The Cyrkle’s path to the song began in New York’s Greenwich Village, then a focal point for the American folk revival. At the time, the band had secured a recording contract with Columbia Records and management under Brian Epstein, whose roster also included The Beatles. They were actively searching for material to record when a connection through songwriter and publisher Barry Kornfeld brought Red Rubber Ball to their attention.

“It came to us on a scratchy 45, just Paul singing it with a guitar,” Dannemann said. “Tommy Dawes heard it and said, ‘This is a cute song’. We all listened and thought, ‘Yeah, let’s try it’.” That decision would define the band’s legacy.

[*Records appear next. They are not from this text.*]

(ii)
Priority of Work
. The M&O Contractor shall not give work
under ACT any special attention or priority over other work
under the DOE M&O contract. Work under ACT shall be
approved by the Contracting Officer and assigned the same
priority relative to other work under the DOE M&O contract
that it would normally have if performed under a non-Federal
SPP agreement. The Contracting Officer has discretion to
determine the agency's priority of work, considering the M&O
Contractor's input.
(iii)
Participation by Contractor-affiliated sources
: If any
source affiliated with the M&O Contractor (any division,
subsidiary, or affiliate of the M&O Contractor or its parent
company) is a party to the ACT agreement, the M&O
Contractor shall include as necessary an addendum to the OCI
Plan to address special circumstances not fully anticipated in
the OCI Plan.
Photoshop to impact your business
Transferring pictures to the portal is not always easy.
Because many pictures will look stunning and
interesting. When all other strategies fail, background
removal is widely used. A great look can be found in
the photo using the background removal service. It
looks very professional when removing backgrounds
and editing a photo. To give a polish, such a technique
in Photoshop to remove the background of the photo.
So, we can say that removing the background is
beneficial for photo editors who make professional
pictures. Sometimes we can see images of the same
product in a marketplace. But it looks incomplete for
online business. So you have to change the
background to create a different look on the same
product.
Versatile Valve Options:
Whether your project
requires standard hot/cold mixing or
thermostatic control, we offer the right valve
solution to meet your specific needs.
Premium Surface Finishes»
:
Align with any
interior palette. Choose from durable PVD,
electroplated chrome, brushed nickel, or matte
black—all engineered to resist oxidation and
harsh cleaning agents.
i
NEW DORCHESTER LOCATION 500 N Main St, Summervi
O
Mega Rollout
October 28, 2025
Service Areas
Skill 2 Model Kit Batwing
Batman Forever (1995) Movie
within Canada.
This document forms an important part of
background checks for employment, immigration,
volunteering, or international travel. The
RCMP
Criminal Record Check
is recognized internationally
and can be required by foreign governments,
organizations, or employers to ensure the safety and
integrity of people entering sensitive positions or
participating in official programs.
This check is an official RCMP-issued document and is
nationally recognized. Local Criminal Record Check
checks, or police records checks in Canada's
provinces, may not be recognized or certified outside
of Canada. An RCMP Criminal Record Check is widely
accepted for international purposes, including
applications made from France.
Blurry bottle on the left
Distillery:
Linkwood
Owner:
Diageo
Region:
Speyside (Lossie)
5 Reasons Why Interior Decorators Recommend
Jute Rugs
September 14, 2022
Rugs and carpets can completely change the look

The recording itself was shaped by a precise combination of elements that Dannemann believes gave The Cyrkle a unique sonic identity. “It was the organ lead, the guitar line, my lead vocal and Tommy’s harmony,” he said. “That combination was The Cyrkle sound. If you heard it, you knew it was us.”

That sound placed the band in a transitional moment in popular music. The folk influences of Simon and Woodley’s songwriting merged with the melodic sensibilities of British pop, a hybrid that reflected The Cyrkle’s own circumstances. Managed by Epstein and touring with The Beatles on their 1966 US run, the band operated within the same orbit as the British Invasion while retaining strong ties to American folk traditions.

“We were kind of a missing link,” Dannemann said. “We had the folk influence, but we were also right there with The Beatles. Touring with them was an amazing experience.”

Red Rubber Ball’s success extended beyond The Cyrkle’s version. The song was widely covered, with artists including Neil Diamond and Cliff Richard recording their own interpretations. Dannemann said the diversity of versions has been one of the enduring pleasures of the track’s legacy. “It’s fun to hear how different people approach it,” he said.

The song also remains central to The Cyrkle’s more recent activity. A revived version of the band has re-recorded Red Rubber Ball for their 2024 album Revival, an effort to recreate the original arrangement as faithfully as possible. Dannemann noted the challenge of revisiting a recording that was so precisely constructed. “Everything about it was specific,” he said. “If you don’t get it exactly right, it just doesn’t sound right.”

From an industry perspective, Red Rubber Ball illustrates a broader trend of the mid-1960s, where transatlantic collaboration became increasingly common. Songwriters, performers and producers moved between the US and UK, creating a shared musical language that blurred national boundaries. The involvement of an Australian songwriter in one of the era’s defining pop hits adds another layer to that global exchange.

For Australian audiences, Woodley’s role provides a direct link between the local music scene and an international chart success. At a time when Australian artists were still establishing a global presence, his contribution to Red Rubber Ball demonstrated the reach of local songwriting talent within the wider industry.

Dannemann’s reflections also highlight the unpredictable nature of hit-making. The band initially regarded Red Rubber Ball as a modest, “cute” track rather than an obvious chart contender. Its eventual success underscores how recording decisions, timing and exposure can elevate a song beyond initial expectations.

As The Cyrkle mark the anniversary, Red Rubber Ball continues to resonate as a snapshot of a specific moment in pop history, where folk sensibilities, British pop influence and international collaboration converged. Sixty years on, the track remains a defining example of how a song can travel across continents and contexts to become a global standard.

The legacy of Red Rubber Ball is not just in its chart performance, but in the network of artists and influences it connects, from Melbourne’s Bruce Woodley to New York’s Greenwich Village and the global stage The Cyrkle briefly occupied alongside The Beatles. It is a reminder that even in a tightly structured pop landscape, the pathways to success can be as unexpected as they are enduring.